At his final campaign rally, on March 28 in Lviv, Poroshenko told the crowd that the country had "just started to make up the losses after the crisis" brought on by Russia's 2014 invasion but vowed that "the worst, friends, is definitely over," according to AFP.
Tymoshenko, 58, who was among the leaders of the 2004-05 Orange Revolution against a flawed presidential vote, campaigned heavily on anti-Poroshenko sentiment and appeals to populism, including pledges to cut gas prices to households by half within a month of taking office and drastically raising pensions.
None of the other 36 candidates consistently polled over 10 percent, although possible dark horses include former gas executive and ex-minister Yuriy Boyko, an opposition leader who has advocated repairing relations with Russia.
All three of the leading candidates are seen as generally pro-Western.
"Ukraine in any case is moving in the direction of the West," dpa quoted Vadim Karasyov, director of the Institute of Global Strategies, as saying in the run-up to the election.
Five years removed from street unrest that unseated pro-Russian President Viktor Yanukovych after he tacked away from closer cooperation with the European Union, opinion polls suggest an overwhelming majority of Ukraine's 44 million people still want dramatic change in domestic policy.

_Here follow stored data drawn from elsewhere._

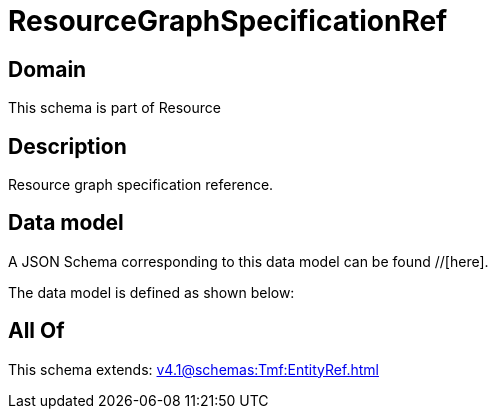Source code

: = ResourceGraphSpecificationRef

[#domain]
== Domain

This schema is part of Resource

[#description]
== Description
Resource graph specification reference.


[#data_model]
== Data model

A JSON Schema corresponding to this data model can be found //[here].

The data model is defined as shown below:


[#all_of]
== All Of

This schema extends: xref:v4.1@schemas:Tmf:EntityRef.adoc[]
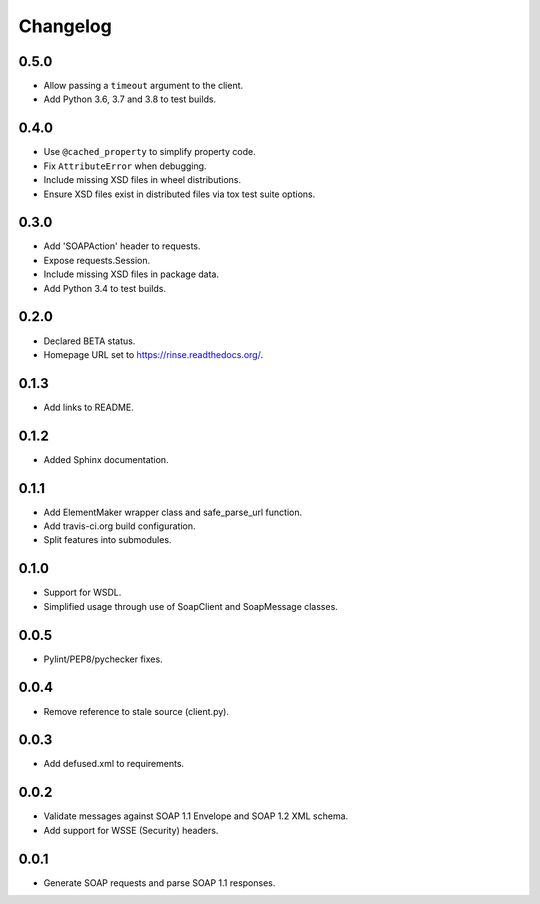 Changelog
=========

0.5.0
-----
* Allow passing a ``timeout`` argument to the client.
* Add Python 3.6, 3.7 and 3.8 to test builds.

0.4.0
-----
* Use ``@cached_property`` to simplify property code.
* Fix ``AttributeError`` when debugging.
* Include missing XSD files in wheel distributions.
* Ensure XSD files exist in distributed files via tox test suite
  options.

0.3.0
-----
* Add 'SOAPAction' header to requests.
* Expose requests.Session.
* Include missing XSD files in package data.
* Add Python 3.4 to test builds.

0.2.0
-----
* Declared BETA status.
* Homepage URL set to https://rinse.readthedocs.org/.

0.1.3
-----
* Add links to README.

0.1.2
-----
* Added Sphinx documentation.

0.1.1
-----
* Add ElementMaker wrapper class and safe_parse_url function.
* Add travis-ci.org build configuration.
* Split features into submodules.

0.1.0
-----
* Support for WSDL.
* Simplified usage through use of SoapClient and SoapMessage classes.

0.0.5
-----
* Pylint/PEP8/pychecker fixes.

0.0.4
-----
* Remove reference to stale source (client.py).

0.0.3
-----
* Add defused.xml to requirements.

0.0.2
-----
* Validate messages against SOAP 1.1 Envelope and SOAP 1.2 XML schema.
* Add support for WSSE (Security) headers.

0.0.1
-----
* Generate SOAP requests and parse SOAP 1.1 responses.
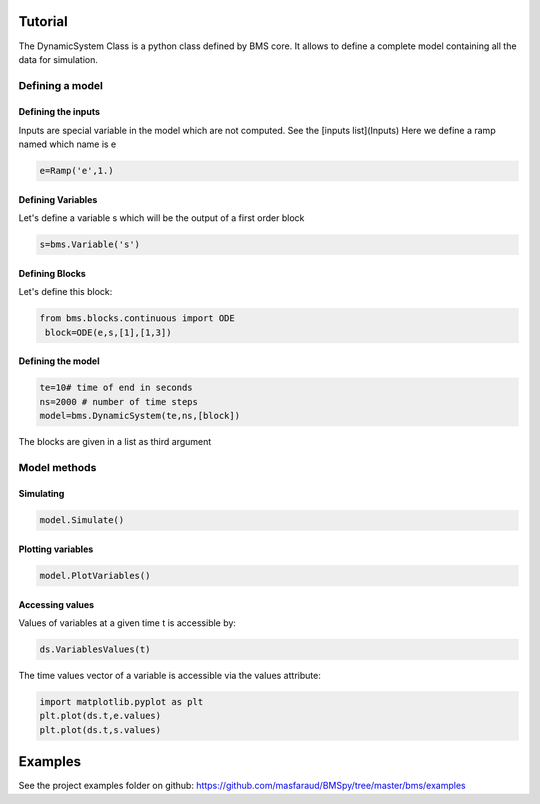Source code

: Tutorial
========

The DynamicSystem Class is a python class defined by BMS core. It allows to define a complete model containing all the data for simulation.

Defining a model
----------------

.. code:: python
    import bms

Defining the inputs
^^^^^^^^^^^^^^^^^^^

Inputs are special variable in the model which are not computed. See the [inputs list](Inputs)
Here we define a ramp named which name is e

.. code:: python

  e=Ramp('e',1.)

Defining Variables
^^^^^^^^^^^^^^^^^^

Let's define a variable s which will be the output of a first order block

.. code:: python

  s=bms.Variable('s')

Defining Blocks
^^^^^^^^^^^^^^^

Let's define this block:

.. code:: python

   from bms.blocks.continuous import ODE
    block=ODE(e,s,[1],[1,3])

Defining the model
^^^^^^^^^^^^^^^^^^

.. code:: python

    te=10# time of end in seconds
    ns=2000 # number of time steps
    model=bms.DynamicSystem(te,ns,[block])

The blocks are given in a list as third argument

Model methods
-------------


Simulating
^^^^^^^^^^

.. code:: python

    model.Simulate()

Plotting variables
^^^^^^^^^^^^^^^^^^

.. code:: python

    model.PlotVariables()

Accessing values
^^^^^^^^^^^^^^^^

Values of variables at a given time t is accessible by:

.. code:: python

  ds.VariablesValues(t)


The time values vector of a variable is accessible via the values attribute:

.. code:: python

     import matplotlib.pyplot as plt
     plt.plot(ds.t,e.values)
     plt.plot(ds.t,s.values)



Examples
========
See the project examples folder on github: https://github.com/masfaraud/BMSpy/tree/master/bms/examples


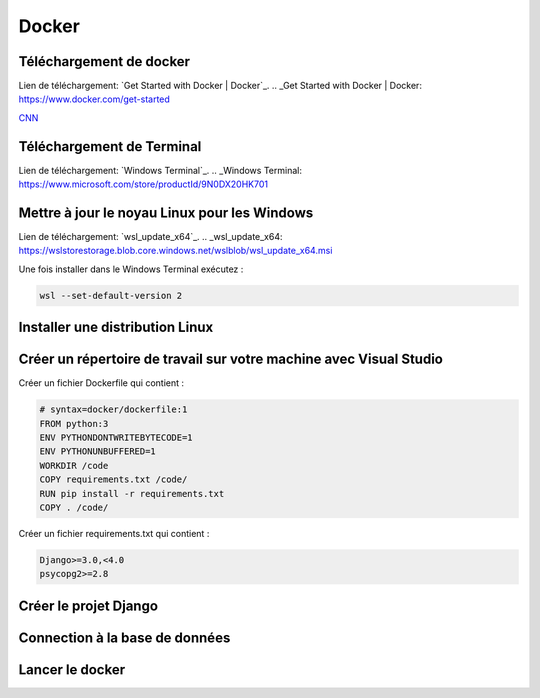 Docker
=====

.. _installation:

Téléchargement de docker
------------
Lien de téléchargement: `Get Started with Docker | Docker`_.
.. _Get Started with Docker | Docker: https://www.docker.com/get-started

`CNN <http://cnn.com>`_

Téléchargement de Terminal
------------
Lien de téléchargement: `Windows Terminal`_.
.. _Windows Terminal: https://www.microsoft.com/store/productId/9N0DX20HK701

Mettre à jour le noyau Linux pour les Windows
------------
Lien de téléchargement: `wsl_update_x64`_.
.. _wsl_update_x64: https://wslstorestorage.blob.core.windows.net/wslblob/wsl_update_x64.msi

Une fois installer dans le Windows Terminal exécutez :

.. code-block:: console

   wsl --set-default-version 2

Installer une distribution Linux
------------

Créer un répertoire de travail sur votre machine avec Visual Studio
------------

Créer un fichier Dockerfile qui contient :

.. code-block:: console

    # syntax=docker/dockerfile:1
    FROM python:3
    ENV PYTHONDONTWRITEBYTECODE=1
    ENV PYTHONUNBUFFERED=1
    WORKDIR /code
    COPY requirements.txt /code/
    RUN pip install -r requirements.txt
    COPY . /code/

Créer un fichier requirements.txt qui contient :

.. code-block:: console
    
    Django>=3.0,<4.0
    psycopg2>=2.8

Créer le projet Django
------------

Connection à la base de données
------------

Lancer le docker
------------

But the result will resonate well beyond Ukraine, which abuts Russia to the east, Belarus to the north, a handful of EU members to the west, and Moldova and the strategically important Black Sea to the south.
Moscow could be watching closely for opportunities to undermine Ukrainian defiance in the face of the separatist threat that Moscow has stoked since Russian troops invaded Ukraine's Crimea in 2014 or to chip away at Western support for Kyiv.
A spokesman for Russian President Vladimir Putin, whose administration has depicted Kyiv's post-Euromaidan leadership as a "junta," this week declined to say "whether the election could be recognized as illegitimate," according to TASS.
Ukrainian security officials warned in the final week of campaigning that "Russia intends to carry out unprecedented cyberattacks" against the country's election supervisors "in order to cast doubt on the legitimacy" of the vote.
Observers like the Atlantic Council's Brian Mefford have predicted that the voting "is likely to be the cleanest and least fraudulent election in Ukraine's history."
But Olha Aivazovska, who heads the Opora civil network, which has alleged campaign-funding violations and supervisory and other problems, suggested that Ukrainians were showing the "lowest level of confidence in the electoral process in the history of elections in Ukraine."
If no one wins a majority outright, the top two candidates advance to a runoff on April 21.
The World Bank warned last year that Ukraine's economic "outlook depends on the pace of reforms and on reaching an agreement on the [International Monetary Fund] program," which has extended billions in credit to Kyiv since the conflict broke out five years ago, crippling Ukraine's economy and devaluing its currency.